*** Begin section ***
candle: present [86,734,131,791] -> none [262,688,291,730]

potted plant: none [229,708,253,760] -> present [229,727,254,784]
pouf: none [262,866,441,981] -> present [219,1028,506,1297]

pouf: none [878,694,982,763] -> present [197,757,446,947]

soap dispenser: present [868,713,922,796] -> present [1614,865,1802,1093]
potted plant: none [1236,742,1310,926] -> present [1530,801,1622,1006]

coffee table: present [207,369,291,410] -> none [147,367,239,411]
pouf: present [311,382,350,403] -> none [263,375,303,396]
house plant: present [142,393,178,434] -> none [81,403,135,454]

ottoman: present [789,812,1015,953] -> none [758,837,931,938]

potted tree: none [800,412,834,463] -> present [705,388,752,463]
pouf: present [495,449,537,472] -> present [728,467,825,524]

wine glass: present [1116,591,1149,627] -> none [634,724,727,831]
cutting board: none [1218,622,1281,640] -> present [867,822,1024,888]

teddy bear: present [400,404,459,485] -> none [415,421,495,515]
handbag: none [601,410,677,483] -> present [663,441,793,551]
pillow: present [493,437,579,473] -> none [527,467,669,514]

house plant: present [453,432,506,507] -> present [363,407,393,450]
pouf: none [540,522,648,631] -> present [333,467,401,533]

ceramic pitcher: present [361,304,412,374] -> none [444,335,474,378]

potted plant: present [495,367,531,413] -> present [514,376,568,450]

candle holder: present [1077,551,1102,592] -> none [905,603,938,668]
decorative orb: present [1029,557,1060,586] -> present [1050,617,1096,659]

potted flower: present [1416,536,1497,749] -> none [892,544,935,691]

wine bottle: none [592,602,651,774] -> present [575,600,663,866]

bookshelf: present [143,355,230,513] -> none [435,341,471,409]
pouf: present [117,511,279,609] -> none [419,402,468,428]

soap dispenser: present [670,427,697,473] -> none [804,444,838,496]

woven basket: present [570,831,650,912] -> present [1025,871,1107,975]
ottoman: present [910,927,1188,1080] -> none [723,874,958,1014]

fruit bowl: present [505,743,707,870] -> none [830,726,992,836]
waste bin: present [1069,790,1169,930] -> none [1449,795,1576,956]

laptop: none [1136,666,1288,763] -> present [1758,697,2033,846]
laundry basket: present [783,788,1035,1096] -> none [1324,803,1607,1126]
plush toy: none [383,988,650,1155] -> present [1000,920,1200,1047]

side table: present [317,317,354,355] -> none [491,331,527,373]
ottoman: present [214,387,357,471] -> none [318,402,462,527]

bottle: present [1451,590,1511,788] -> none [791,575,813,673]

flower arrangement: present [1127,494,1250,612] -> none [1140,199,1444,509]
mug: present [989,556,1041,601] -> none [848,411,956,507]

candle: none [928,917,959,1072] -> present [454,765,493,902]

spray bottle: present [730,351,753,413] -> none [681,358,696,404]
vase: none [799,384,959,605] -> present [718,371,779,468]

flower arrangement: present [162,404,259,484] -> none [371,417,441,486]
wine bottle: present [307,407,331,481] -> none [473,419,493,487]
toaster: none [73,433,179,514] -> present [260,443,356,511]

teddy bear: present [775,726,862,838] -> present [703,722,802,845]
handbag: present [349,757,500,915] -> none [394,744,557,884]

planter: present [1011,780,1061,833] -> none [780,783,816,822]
*** End section ***
# The task
Copy every line above that includes the string "basket".

# Answer for the task
woven basket: present [570,831,650,912] -> present [1025,871,1107,975]
laundry basket: present [783,788,1035,1096] -> none [1324,803,1607,1126]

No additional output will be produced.